Weil am geplanten Standort der beiden Windräder unweit eines dort in den vergangenen Jahren aufgeschütteten Erdhügels Munitionsrückstände aus dem Zweiten Weltkrieg liegen könnten, ist der Genehmigungsbescheid mit entsprechenden Auflagen verknüpft. Wie das Regierungspräsidium auf Nachfrage ergänzend mitteilte, ist vor Beginn der geplanen Arbeiten „eine systematische Überprüfung (Sondierung auf Kampfmittel) auf den Grundstücksflächen erforderlich“.

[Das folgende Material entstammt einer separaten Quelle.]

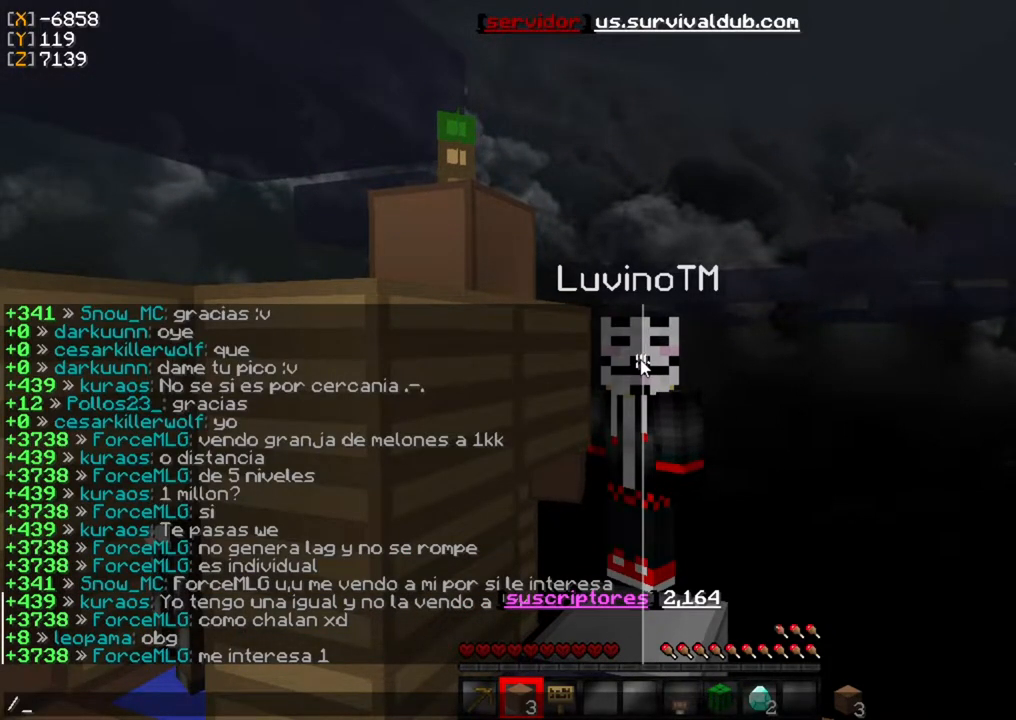
Gameplay with keyboard and mouse; each line is a JSON object with the keys and mouse buttons held at the frame after it. "events" lists presses ("down") and releases ("up") of "a", "d", "s", "w", "mouse_left" and "mouse_right" between this image and that frame as [ms after this image, input, new state], when the widget could be followed in between. "mouse_left", "mouse_right" = the "left", "right" buttons of the "mouse" list. No other keys are recorded. Fast repeated clicks can show as one long hold. Mouse movement is not recorded.
{"keys": ["a"], "mouse": [], "events": [[133, "w", "down"], [233, "w", "up"], [500, "a", "down"]]}
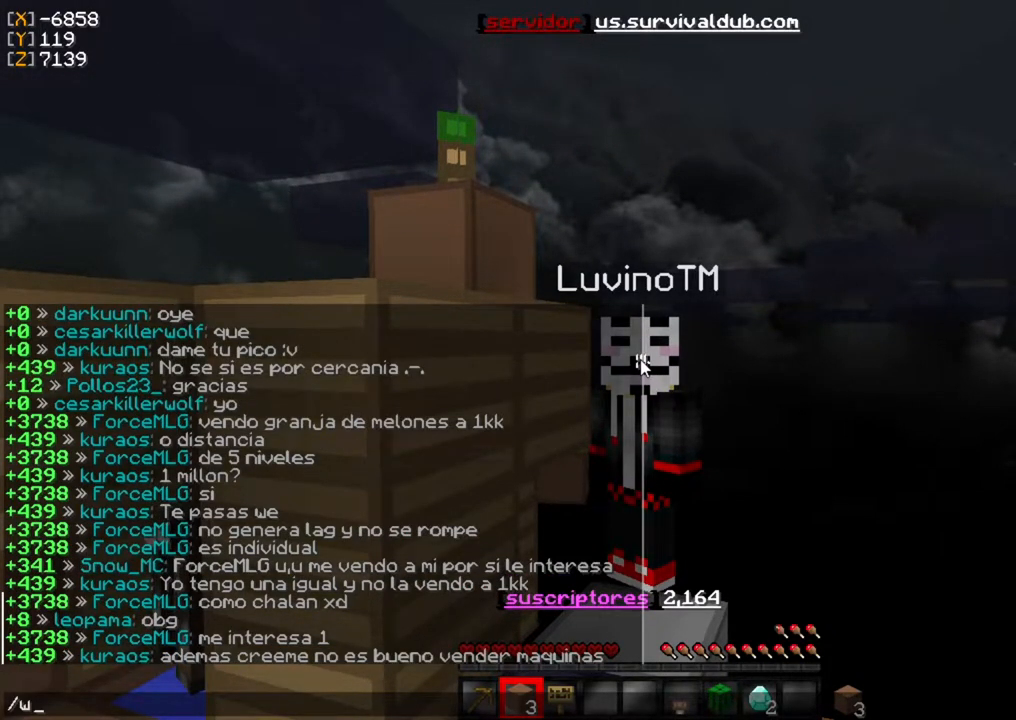
{"keys": [], "mouse": [], "events": [[100, "a", "up"]]}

Diese Untersuchungen seien noch nicht abgeschlossen, sagte Dr. Gerhard Wannemacher als einer der Geschäftsführer von WHS Enertec dieser Zeitung. Wie er weiter darlegte, befinden sich die beiden Flächen innerhalb beziehungsweise unmittelbar am Rand des Areals, das der Odenwaldkreis selbst in seinem – derzeit nach Ablehnung seitens des RP auf Eis liegenden – Flächennutzungsplan als potenziellen Windkraftstandort ausgewiesen habe.

Wannemacher rechnet daher nicht mit einer ablehnenden Entscheidung des Gerichts und verwies überdies auf die Effizienz der beiden geplanten Windräder: Mit ihrer Nennleistung von 3,45 Megawatt seien sie in der Lage, den gesamten Bedarf an Haushaltsstrom in Michelstadt zu decken.